By the end of week 8, you will already have crossed month two of your pregnancy journey. In most cases, you will also be able to find out through an ultrasound if you are carrying twins.
At the end of the 8th week, your baby will measure about ¾ of an inch in length. Although you will not be able to feel it, your baby’s heartbeats are extremely fast during this week at about 150 to even 170 beats per minute.
Your baby’s fingers and toes are still webbed but growing into small buds. Your baby embryo also starts to take a more humanoid form when the facial features such as the upper lips, nose, and ears start to form this week.
The growth-supporting placenta is still developing along with the amniotic sac and the amount of fluid inside of it. It is crucial to take care of the nutrients you consume at this point because now the embryo’s vital organs start developing and start to have blood circulation.
Body changes in mother
During pregnancy, your body is getting used to growing a baby. Therefore, in the initial weeks, your symptoms will feel stronger and it will take you some time to get used to it.
There is an increased blood flow to your breast during pregnancy to support breastfeeding once the baby is delivered. As a result, you might have growing breasts that are tender and swollen.
You may lose weight if you suffer from extreme nausea; however, this should go back to normal in a couple of weeks. This might also drain a lot of energy from you causing you to feel tired and exhausted.
Increased urge to pee:
At this stage, your body is changing at a rapid pace to make room for your baby. Due to the growing uterine pressure, you will notice that there is an increase in the number of your visits to the toilet.
There might be an increase in vaginal discharge caused by the increase in estrogen in your body.

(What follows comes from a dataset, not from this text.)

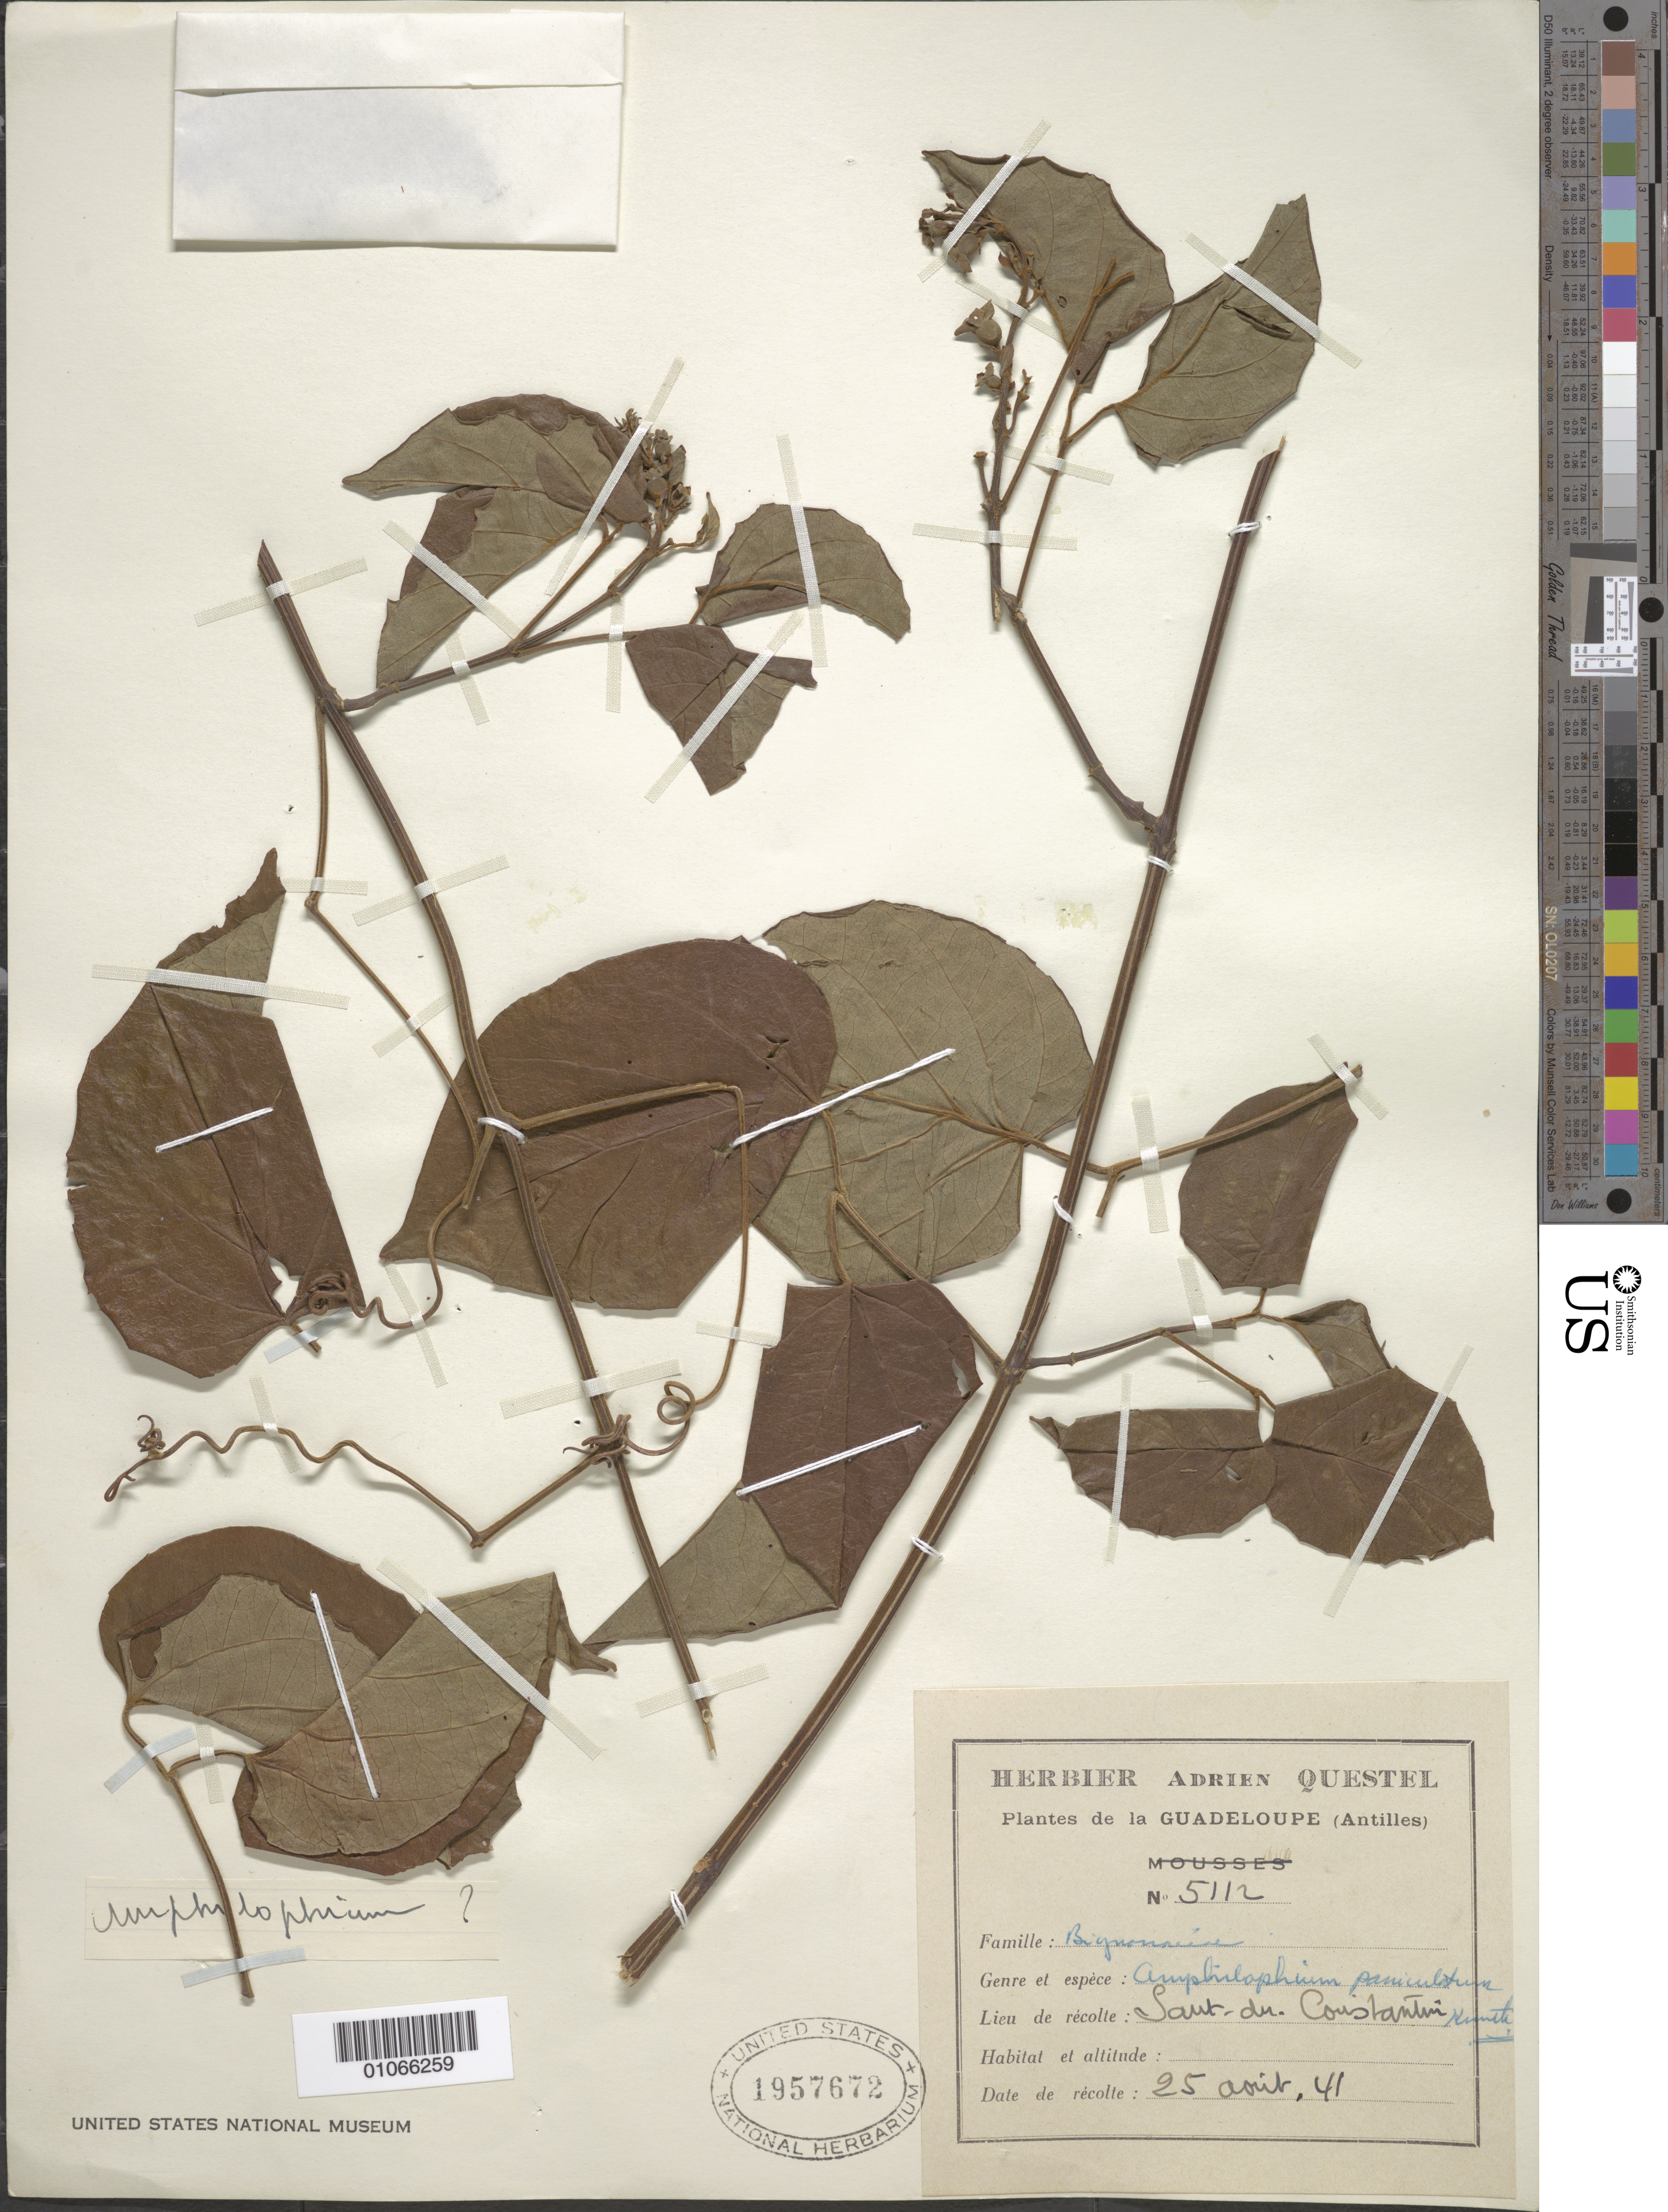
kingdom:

It is normal to notice an increase in thin milky-colored discharge during pregnancy. However, if your discharge is yellowish or mixed with blood or you experience any kind of pain make sure to inform your doctor as soon as possible.
What should you do and don’t
- Include nutritious food in your diet and add supplements and vitamins as recommended.
- Use comfortable clothing to avoid soreness around the breasts and support.
- Continue to work out and keep yourself active but avoid a strenuous workout.
- Cut down on the amount of caffeine. This will reduce your visits to the toilet and help you get a night of better sleep.
- Stay away from narcotics, alcohol, and smoke.
- Increase your water intake to avoid dehydration.
- Get plenty of rest.
- Eat small meals and avoid food that makes you nauseous.